Natural Selection
Evolution Doesn't Care What's Good for You
Natural selection has no interest in making organisms healthy, happy, or long-lived — only in making them reproduce.
The Idea
Here is the part of natural selection that most people half-understand but rarely sit with: evolution is not optimising for your wellbeing. It is optimising for reproductive success, and those two things are often in direct conflict. A trait that makes you more likely to pass on your genes in your twenties can be catastrophically bad for you in your fifties — and selection doesn't care, because by then the genes are already in the next generation. This is why the logic of natural selection is more brutal and more interesting than 'survival of the fittest' implies. 'Fittest' doesn't mean strongest or healthiest in any general sense — it means best suited to leave descendants in a particular environment at a particular time.
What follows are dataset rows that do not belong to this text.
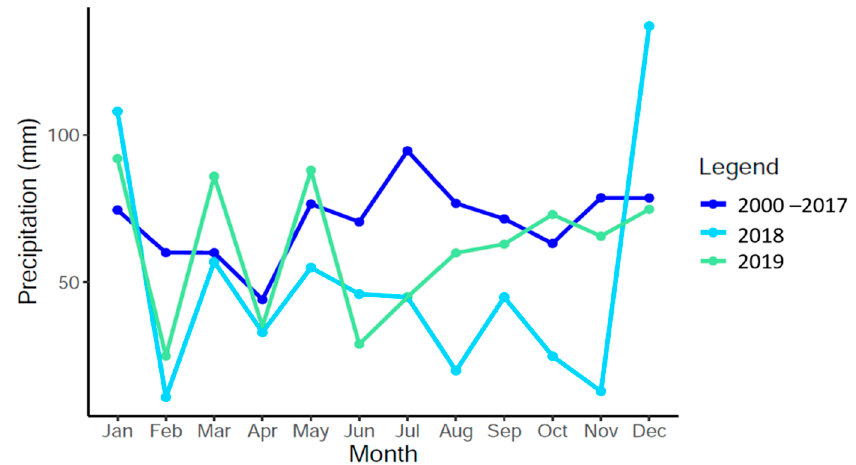
Figure 2. Monthly average precipitation from January to December for the period 2000–2017, 2018, and 2019 at the study site. The precipitation data were extracted from the raster dataset (1 × 1 km) of the German Meteorological Service.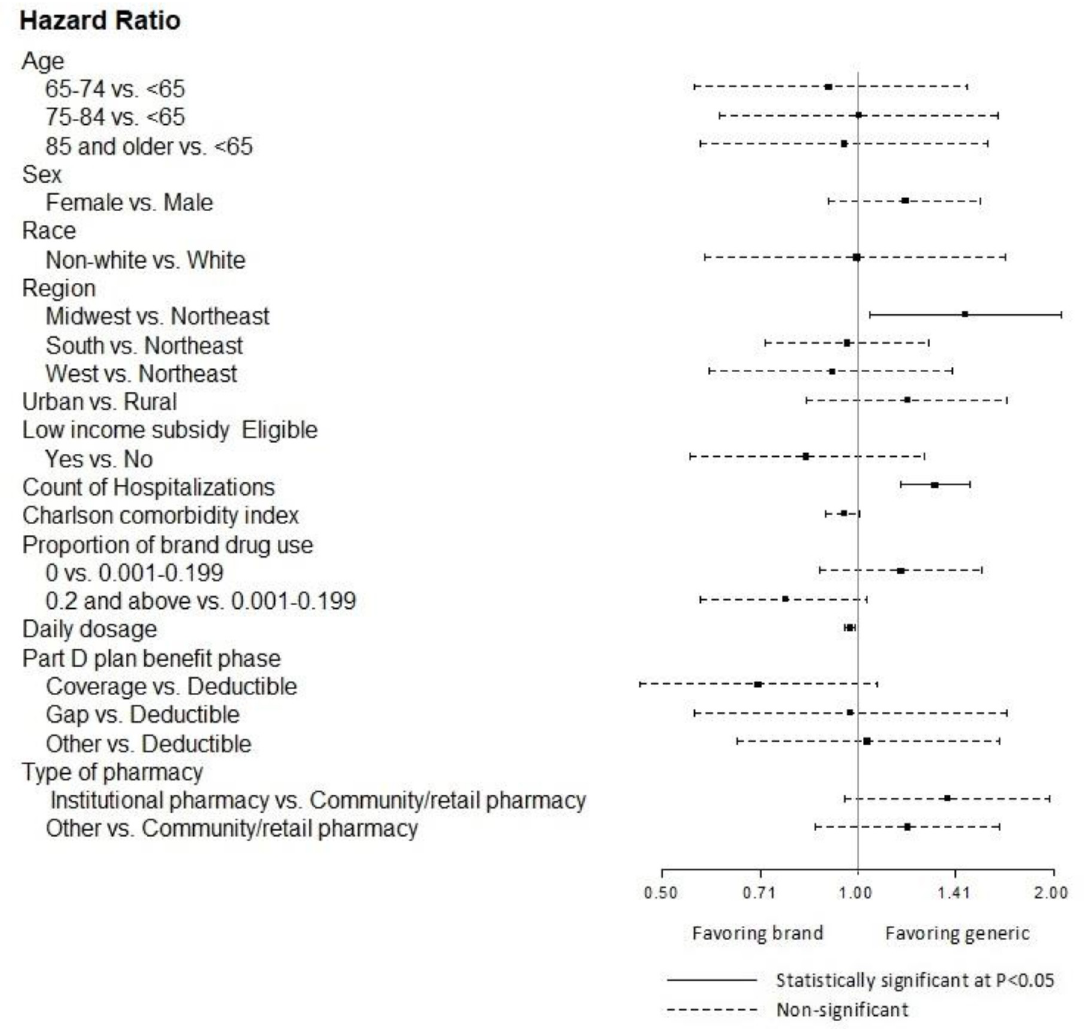
Fig 4. Results from cause-specific proportional hazards model of time to generic substitution within 12 months among brand escitalopram initiators (adjusted hazard ratios and 95% CI).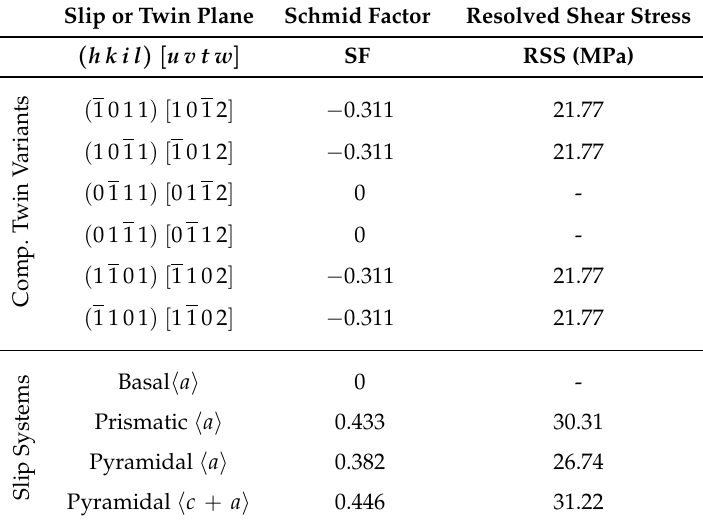
Table 3. Values of resolved shear stress and Schmid factors determined by [ 2110 ] loading with applied stress at 2% strain of ET-Tension in Figure 5.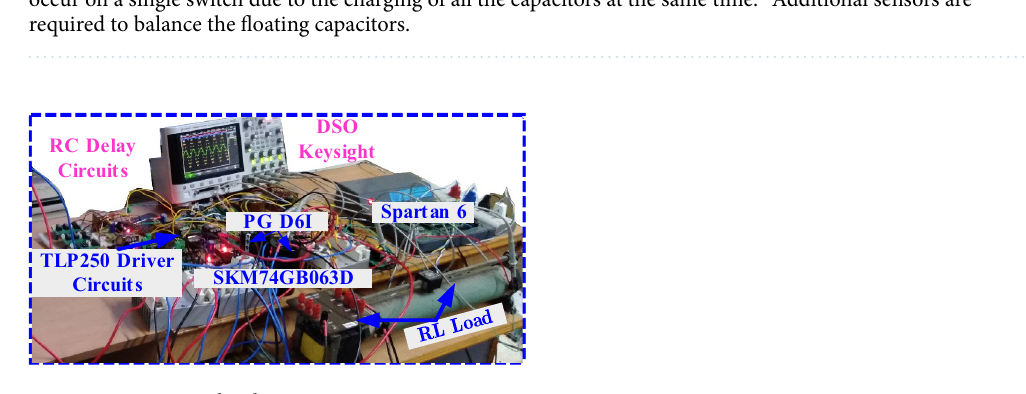
Figure 5. Prototype hardware setup.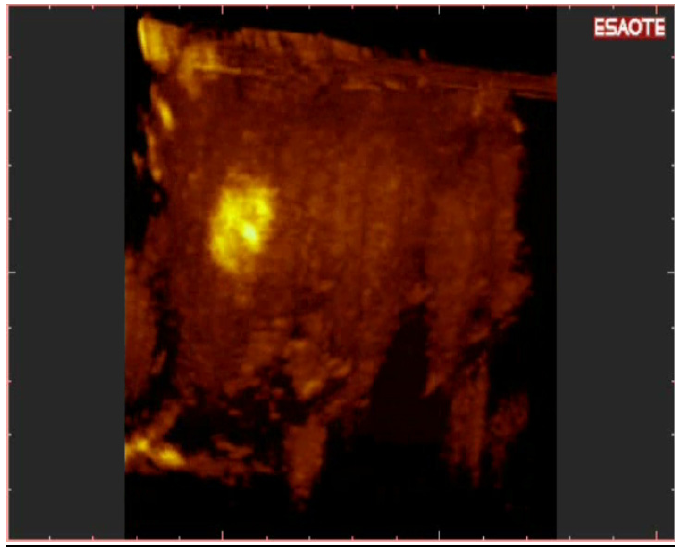
Figure 7. Detection of new HCC: A new HCC was detected during follow-up: 3-D NAV CEUS was able to show the exact position of the nodule in tridimensional space.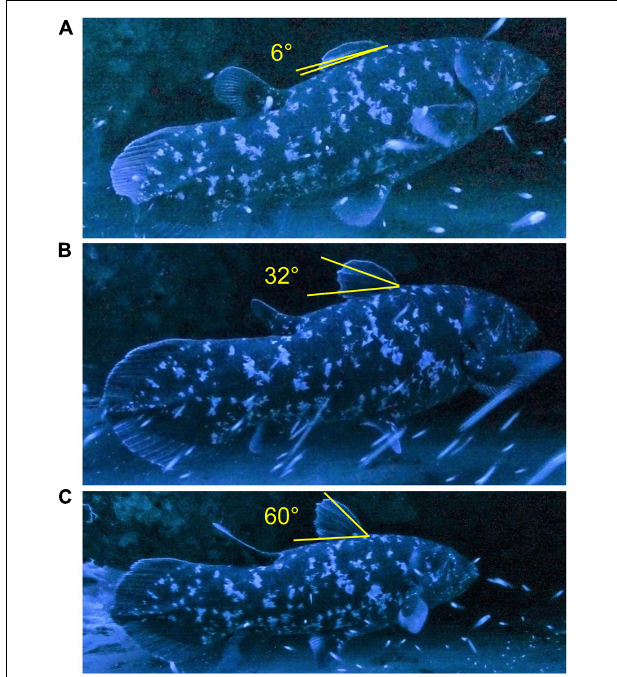
FIGURE 3 | Images of dorsal fin angle of the coelacanth, Latimeria chalumnae , that was recorded in a cave at the upper end of Jesser Canyon off of Sodwana Bay on 11 July 2018 showing the dorsal fin folded when there was no shark present (A) , partly unfolded (B) , and fully unfolded when a shark was present (C)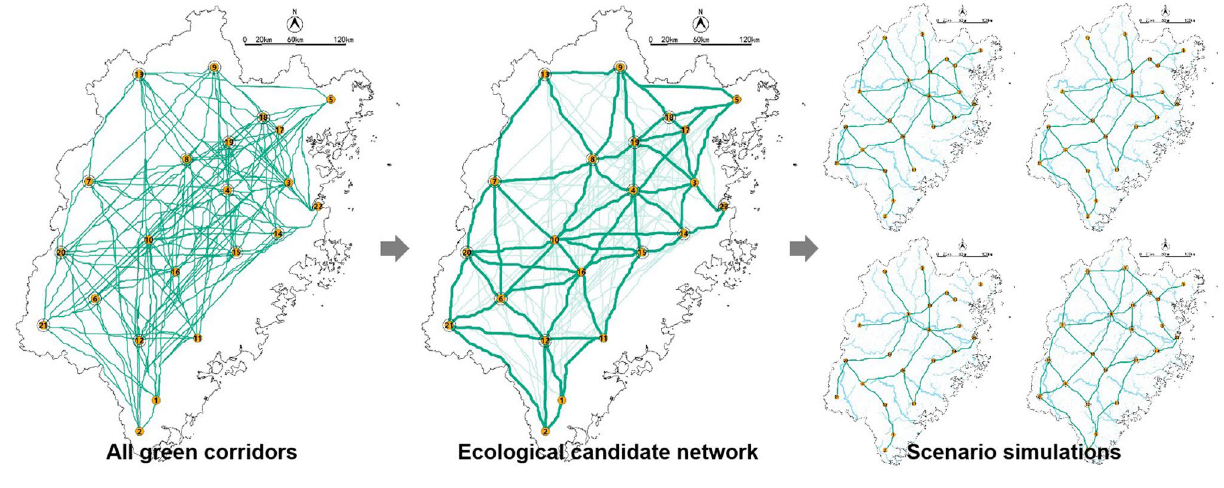
Figure 10. The process diagram of scenario simulations.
A peacock's tail is absurd engineering: it costs energy to grow, makes the bird slower, and draws predators. It persists because peahens prefer it, which means males with bigger tails leave more offspring, which means the trait spreads — consequences for the individual be damned. There's also a subtler principle at work called antagonistic pleiotropy: a single gene can have different effects at different life stages. High testosterone, for instance, boosts immune function and competitive success when young, but may increase cancer risk in later life. Selection favours the early advantage because reproduction happens first. The late cost is essentially invisible to evolution — it falls outside the window that matters. This reframes ageing itself not as breakdown but as a kind of evolutionary indifference.
In the World
In the 1940s, the British biologist Peter Medawar was puzzling over a question that seems almost embarrassingly simple: why do organisms age at all? If evolution is so powerful, why hasn't it just selected for organisms that stay young indefinitely? His answer, developed across a series of lectures in the early 1950s, was quietly radical. Medawar pointed out that in the wild, most animals die young — eaten, starved, caught in a flood. The older an animal gets, the less likely it is to still be alive to reproduce. Which means that genes with harmful effects that only appear late in life are almost never 'seen' by selection, because their carriers are usually already dead before those effects kick in. He illustrated this with Huntington's disease — a devastating neurological condition caused by a dominant mutation that typically doesn't manifest until a person's thirties or forties, well after most reproductive activity. The gene persists not because it's beneficial but because selection has almost no leverage over it that late in the game. George Williams extended Medawar's insight in 1957, proposing antagonistic pleiotropy: the very genes causing late-life harm might be actively selected for because they confer early-life advantages. This framing turned ageing from a mystery into a prediction — something evolution doesn't just fail to prevent but, in a sense, actively builds in. Medawar's work eventually earned him a Nobel Prize, though for a different discovery entirely.
Why It Matters
Once you internalise that evolution is not your friend — that it is an algorithm running on genetic propagation, not on your flourishing — you start seeing biology differently. Our cravings for sugar, fat, and salt made sense in environments of scarcity and are now quietly killing us. Our capacity for anxiety kept ancestors hypervigilant in dangerous environments and now fuels chronic stress in safe ones. These aren't flaws in the system. They are the system working exactly as designed, in the wrong context. This isn't cause for despair — it's cause for a particular kind of clarity. Understanding that your biology was shaped by pressures that stopped mattering thousands of years ago is actually liberating. It lets you stop blaming yourself for appetites and impulses that were never meant for the world you live in, and start asking what intentional design — through culture, medicine, behaviour — might actually serve a life worth living rather than merely a life that replicates itself.
A Question to Ponder
If evolution has no interest in your happiness, only in your reproduction — who or what is actually responsible for designing a life that's good for you?